> [TASK INSTRUCTIONS]:
Below are the entries; give again exactly the lines from the one mentioning "Asistente para Micro y Pequeñas Empresas" through the one mentioning "### 🤖 Asistente de IA Especializado", inclusive.
[Opening EXERCISE MATERIAL section]
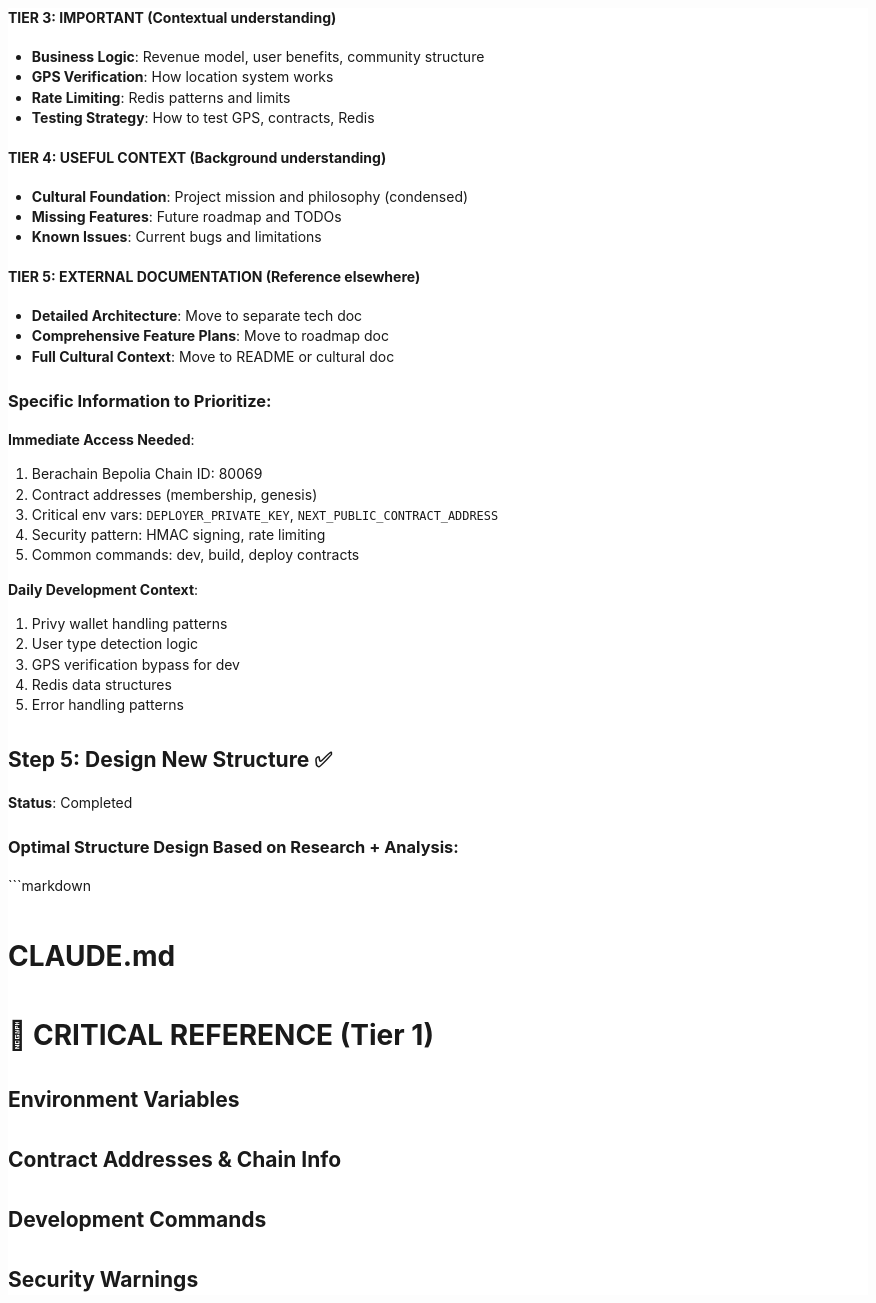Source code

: #### **TIER 3: IMPORTANT (Contextual understanding)**
- **Business Logic**: Revenue model, user benefits, community structure
- **GPS Verification**: How location system works
- **Rate Limiting**: Redis patterns and limits
- **Testing Strategy**: How to test GPS, contracts, Redis

#### **TIER 4: USEFUL CONTEXT (Background understanding)**
- **Cultural Foundation**: Project mission and philosophy (condensed)
- **Missing Features**: Future roadmap and TODOs
- **Known Issues**: Current bugs and limitations

#### **TIER 5: EXTERNAL DOCUMENTATION (Reference elsewhere)**
- **Detailed Architecture**: Move to separate tech doc
- **Comprehensive Feature Plans**: Move to roadmap doc
- **Full Cultural Context**: Move to README or cultural doc

### Specific Information to Prioritize:

**Immediate Access Needed**:
1. Berachain Bepolia Chain ID: 80069
2. Contract addresses (membership, genesis)
3. Critical env vars: `DEPLOYER_PRIVATE_KEY`, `NEXT_PUBLIC_CONTRACT_ADDRESS`
4. Security pattern: HMAC signing, rate limiting
5. Common commands: dev, build, deploy contracts

**Daily Development Context**:
1. Privy wallet handling patterns
2. User type detection logic
3. GPS verification bypass for dev
4. Redis data structures
5. Error handling patterns

## Step 5: Design New Structure ✅

**Status**: Completed

### Optimal Structure Design Based on Research + Analysis:

\`\`\`markdown
# CLAUDE.md

# 🚨 CRITICAL REFERENCE (Tier 1)
## Environment Variables
## Contract Addresses & Chain Info
## Development Commands
## Security Warnings
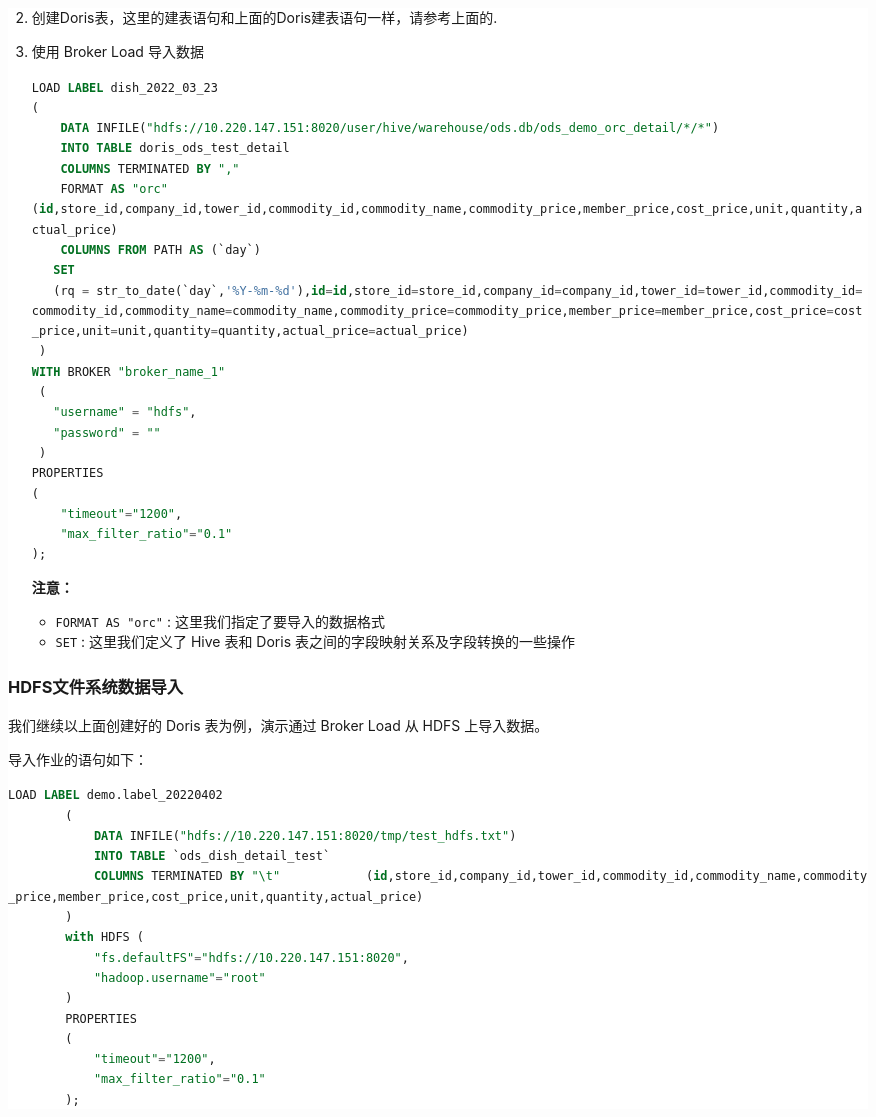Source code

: 2. 创建Doris表，这里的建表语句和上面的Doris建表语句一样，请参考上面的.

3. 使用 Broker Load 导入数据

   ```sql
   LOAD LABEL dish_2022_03_23
   (
       DATA INFILE("hdfs://10.220.147.151:8020/user/hive/warehouse/ods.db/ods_demo_orc_detail/*/*")
       INTO TABLE doris_ods_test_detail
       COLUMNS TERMINATED BY ","
       FORMAT AS "orc"
   (id,store_id,company_id,tower_id,commodity_id,commodity_name,commodity_price,member_price,cost_price,unit,quantity,actual_price) 
       COLUMNS FROM PATH AS (`day`)
      SET 
      (rq = str_to_date(`day`,'%Y-%m-%d'),id=id,store_id=store_id,company_id=company_id,tower_id=tower_id,commodity_id=commodity_id,commodity_name=commodity_name,commodity_price=commodity_price,member_price=member_price,cost_price=cost_price,unit=unit,quantity=quantity,actual_price=actual_price)
   	)
   WITH BROKER "broker_name_1" 
   	( 
   	  "username" = "hdfs", 
   	  "password" = "" 
   	)
   PROPERTIES
   (
       "timeout"="1200",
       "max_filter_ratio"="0.1"
   );
   ```

   **注意：**

   -  `FORMAT AS "orc"` : 这里我们指定了要导入的数据格式
   - `SET` : 这里我们定义了 Hive 表和 Doris 表之间的字段映射关系及字段转换的一些操作

### HDFS文件系统数据导入

我们继续以上面创建好的 Doris 表为例，演示通过 Broker Load 从 HDFS 上导入数据。

导入作业的语句如下：

```sql
LOAD LABEL demo.label_20220402
        (
            DATA INFILE("hdfs://10.220.147.151:8020/tmp/test_hdfs.txt")
            INTO TABLE `ods_dish_detail_test`
            COLUMNS TERMINATED BY "\t"            (id,store_id,company_id,tower_id,commodity_id,commodity_name,commodity_price,member_price,cost_price,unit,quantity,actual_price)
        ) 
        with HDFS (
            "fs.defaultFS"="hdfs://10.220.147.151:8020",
            "hadoop.username"="root"
        )
        PROPERTIES
        (
            "timeout"="1200",
            "max_filter_ratio"="0.1"
        );
```
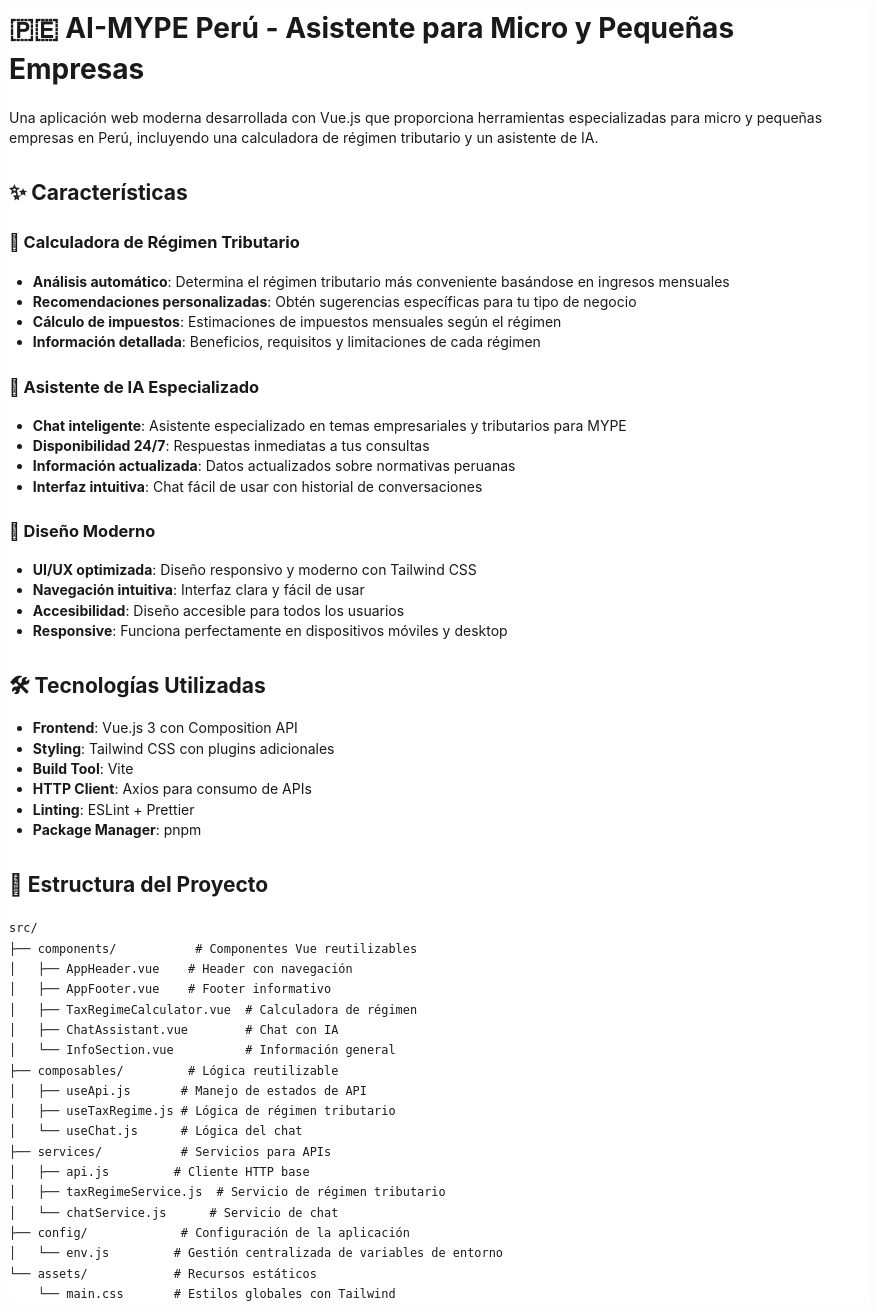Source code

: # 🇵🇪 AI-MYPE Perú - Asistente para Micro y Pequeñas Empresas

Una aplicación web moderna desarrollada con Vue.js que proporciona herramientas especializadas para micro y pequeñas empresas en Perú, incluyendo una calculadora de régimen tributario y un asistente de IA.

## ✨ Características

### 🧮 Calculadora de Régimen Tributario

- **Análisis automático**: Determina el régimen tributario más conveniente basándose en ingresos mensuales
- **Recomendaciones personalizadas**: Obtén sugerencias específicas para tu tipo de negocio
- **Cálculo de impuestos**: Estimaciones de impuestos mensuales según el régimen
- **Información detallada**: Beneficios, requisitos y limitaciones de cada régimen

### 🤖 Asistente de IA Especializado

- **Chat inteligente**: Asistente especializado en temas empresariales y tributarios para MYPE
- **Disponibilidad 24/7**: Respuestas inmediatas a tus consultas
- **Información actualizada**: Datos actualizados sobre normativas peruanas
- **Interfaz intuitiva**: Chat fácil de usar con historial de conversaciones

### 🎨 Diseño Moderno

- **UI/UX optimizada**: Diseño responsivo y moderno con Tailwind CSS
- **Navegación intuitiva**: Interfaz clara y fácil de usar
- **Accesibilidad**: Diseño accesible para todos los usuarios
- **Responsive**: Funciona perfectamente en dispositivos móviles y desktop

## 🛠️ Tecnologías Utilizadas

- **Frontend**: Vue.js 3 con Composition API
- **Styling**: Tailwind CSS con plugins adicionales
- **Build Tool**: Vite
- **HTTP Client**: Axios para consumo de APIs
- **Linting**: ESLint + Prettier
- **Package Manager**: pnpm

## 📁 Estructura del Proyecto

```
src/
├── components/           # Componentes Vue reutilizables
│   ├── AppHeader.vue    # Header con navegación
│   ├── AppFooter.vue    # Footer informativo
│   ├── TaxRegimeCalculator.vue  # Calculadora de régimen
│   ├── ChatAssistant.vue        # Chat con IA
│   └── InfoSection.vue          # Información general
├── composables/         # Lógica reutilizable
│   ├── useApi.js       # Manejo de estados de API
│   ├── useTaxRegime.js # Lógica de régimen tributario
│   └── useChat.js      # Lógica del chat
├── services/           # Servicios para APIs
│   ├── api.js         # Cliente HTTP base
│   ├── taxRegimeService.js  # Servicio de régimen tributario
│   └── chatService.js      # Servicio de chat
├── config/             # Configuración de la aplicación
│   └── env.js         # Gestión centralizada de variables de entorno
└── assets/            # Recursos estáticos
    └── main.css       # Estilos globales con Tailwind
```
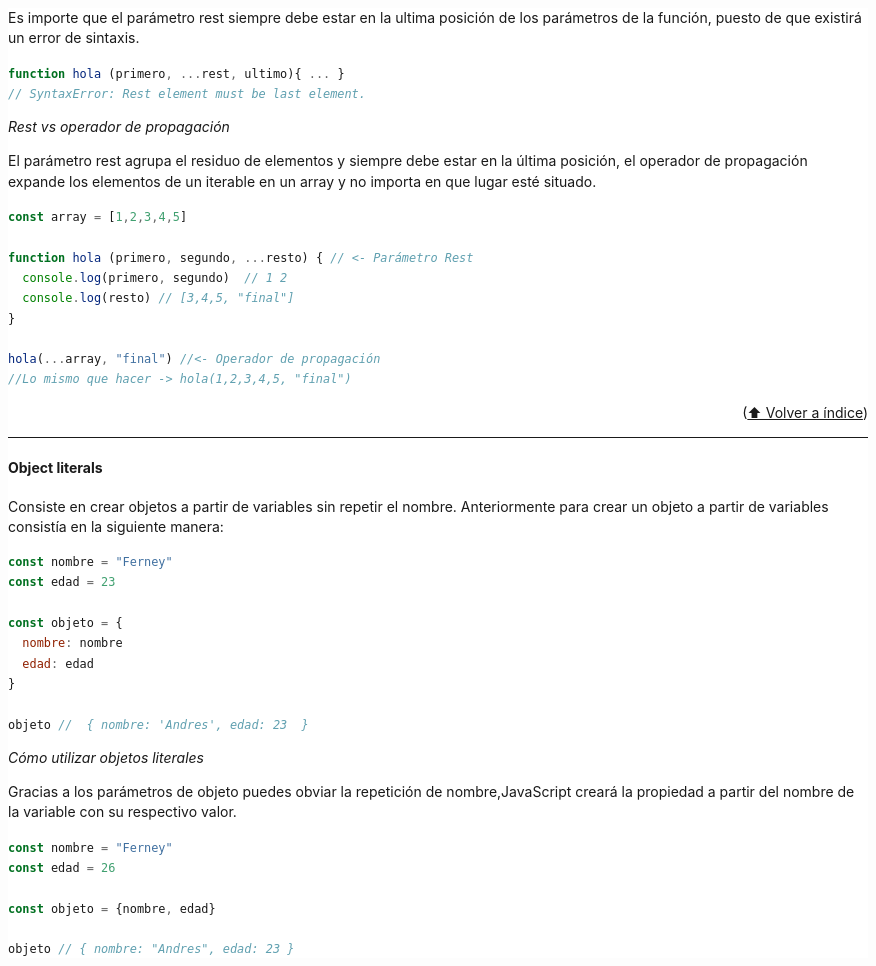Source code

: Es importe que el parámetro rest siempre debe estar en la ultima posición de los parámetros de la función, puesto de que existirá un error de sintaxis. 

```js
function hola (primero, ...rest, ultimo){ ... }
// SyntaxError: Rest element must be last element. 
```

*Rest vs operador de propagación*

El parámetro rest agrupa el residuo de elementos y siempre debe estar en la última posición, el operador de propagación expande los elementos de un iterable en un array y no importa en que lugar esté situado. 

```js
const array = [1,2,3,4,5]

function hola (primero, segundo, ...resto) { // <- Parámetro Rest
  console.log(primero, segundo)  // 1 2
  console.log(resto) // [3,4,5, "final"]
}

hola(...array, "final") //<- Operador de propagación
//Lo mismo que hacer -> hola(1,2,3,4,5, "final")
```


<p align="right">(<a href="#índice">⬆ Volver a índice</a>)</p>

--- 

#### Object literals 

Consiste en crear objetos a partir de variables sin repetir el nombre. Anteriormente para crear un objeto a partir de variables consistía en la siguiente manera: 

```js
const nombre = "Ferney"
const edad = 23

const objeto = {
  nombre: nombre
  edad: edad
}

objeto //  { nombre: 'Andres', edad: 23  }
```

*Cómo utilizar objetos literales*

Gracias a los parámetros de objeto puedes obviar la repetición de nombre,JavaScript creará la propiedad a partir del nombre de la variable con su respectivo valor. 

```js
const nombre = "Ferney"
const edad = 26

const objeto = {nombre, edad}

objeto // { nombre: "Andres", edad: 23 }
```


[contributors-shield]: https://img.shields.io/github/contributors/ferneynava/Curso-de-ECMAScript.svg?style=for-the-badge
[contributors-url]: https://github.com/ferneynava/Curso-de-ECMAScript/graphs/contributors
[forks-shield]: https://img.shields.io/github/forks/ferneynava/Curso-de-ECMAScript.svg?style=for-the-badge
[forks-url]: https://github.com/ferneynava/Curso-de-ECMAScript/network/members
[stars-shield]: https://img.shields.io/github/stars/ferneynava/Curso-de-ECMAScript.svg?style=for-the-badge
[stars-url]: https://github.com/ferneynava/Curso-de-ECMAScript/stargazers
[issues-shield]: https://img.shields.io/github/issues/ferneynava/Curso-de-ECMAScript.svg?style=for-the-badge
[issues-url]: https://github.com/ferneynava/Curso-de-ECMAScript/issues
[license-shield]: https://img.shields.io/github/license/ferneynava/Curso-de-ECMAScript.svg?style=for-the-badge
[license-url]: https://github.com/ferneynava/Curso-de-ECMAScript/blob/master/LICENSE.txt
[linkedin-shield]: https://img.shields.io/badge/-LinkedIn-black.svg?style=for-the-badge&logo=linkedin&colorB=555
[linkedin-url]: https://www.linkedin.com/in/ferney-alexander-nava-trujillo-0478a8118/
[product-screenshot]: images/screenshot.png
[Closing EXERCISE MATERIAL section]
> [RESPONSE TO THIS EXERCISE]:
: # 🇵🇪 AI-MYPE Perú - Asistente para Micro y Pequeñas Empresas

Una aplicación web moderna desarrollada con Vue.js que proporciona herramientas especializadas para micro y pequeñas empresas en Perú, incluyendo una calculadora de régimen tributario y un asistente de IA.

## ✨ Características

### 🧮 Calculadora de Régimen Tributario

- **Análisis automático**: Determina el régimen tributario más conveniente basándose en ingresos mensuales
- **Recomendaciones personalizadas**: Obtén sugerencias específicas para tu tipo de negocio
- **Cálculo de impuestos**: Estimaciones de impuestos mensuales según el régimen
- **Información detallada**: Beneficios, requisitos y limitaciones de cada régimen

### 🤖 Asistente de IA Especializado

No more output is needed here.